In January 2005, we celebrated Mom’s life service in the Orlando area. She was loved by so many people there; in turn, they loved us through honoring Mom.
Being Mom’s primary caretaker was an honor … and … it was emotionally, physically, and spiritually exhausting. Having never raised a child, I was suddenly parenting – my mother. The responsibility of “keeping her alive” was overwhelming at times. Once the dust began to settle, I noticed health issues of my own including severe acid reflux and depression. I began seeing a counselor but declined antidepressants.

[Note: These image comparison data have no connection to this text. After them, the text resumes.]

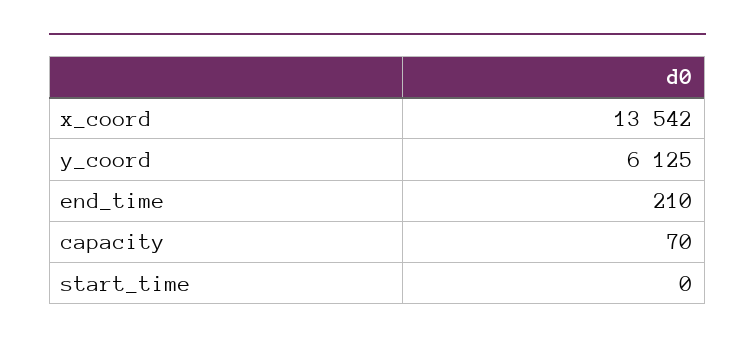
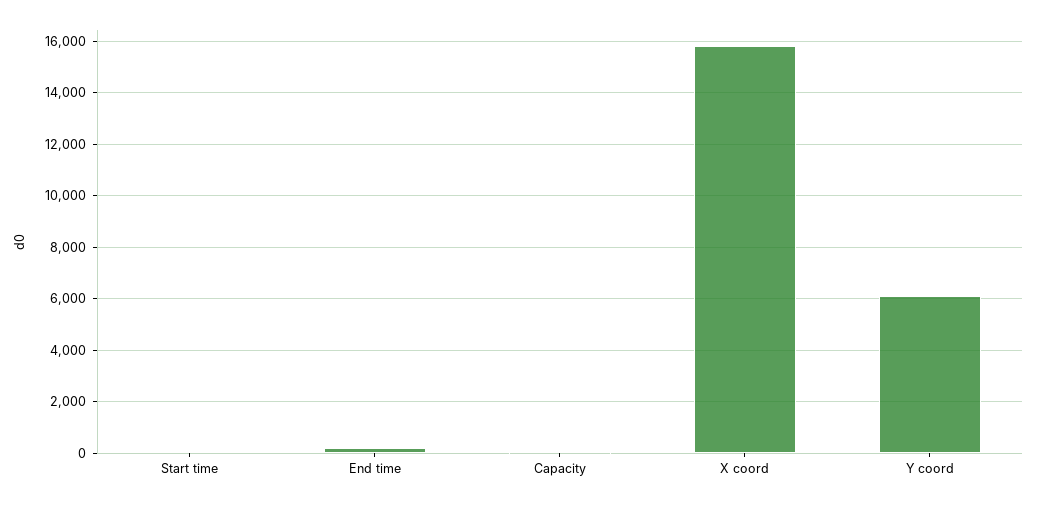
  {
-   "x_coord": 13542,
+   "x_coord": 15750,
    "y_coord": 6125,
    "end_time": 210,
    "capacity": 70,
    "start_time": 0
  }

Elisabeth and I continued getting together. She mentioned that each furlough they gather food, cleaners, medical supplies, and other things they might need the following four years. These items are packed in barrels and shipped to West Africa with other necessities. Rick built a large storage pantry in their home, but life stayed so busy, they usually just hunted for items when needed. I can still feel how my heart leapt as I thought, “I could unpack those barrels for her!” But, but, but… would I be courageous enough to go? When the Arnolds shared that they needed someone to set up their computers and a Wi-Fi system, Gregg and I decided to visit Senegal together to help them get re-settled.
The Arnolds’ home is a safe haven. In the evening, we would venture out; it felt like walking through a National Geographic magazine. The village people were welcoming and gracious, even giving us African names, Guy and Khadija Bathily. As we sat on a pretty floor mat in our adopted family’s house, eating with our hands from a common dish, we were overwhelmed by their friendship and generosity. I’m thankful I stepped out of my comfort zone and accepted God’s invitation to go to Senegal. I trusted God in a whole new way.
Two months later, we took our first of five trips to Arequipa, Peru, helping train Peruvians lead their church youth. I fell in love with the Peruvian translators and continue to keep in touch with several.
In December, Gregg’s brother, Doug, was diagnosed with melanoma. After several surgeries and a year of grueling treatment, he has remained cancer free. Thank You, God!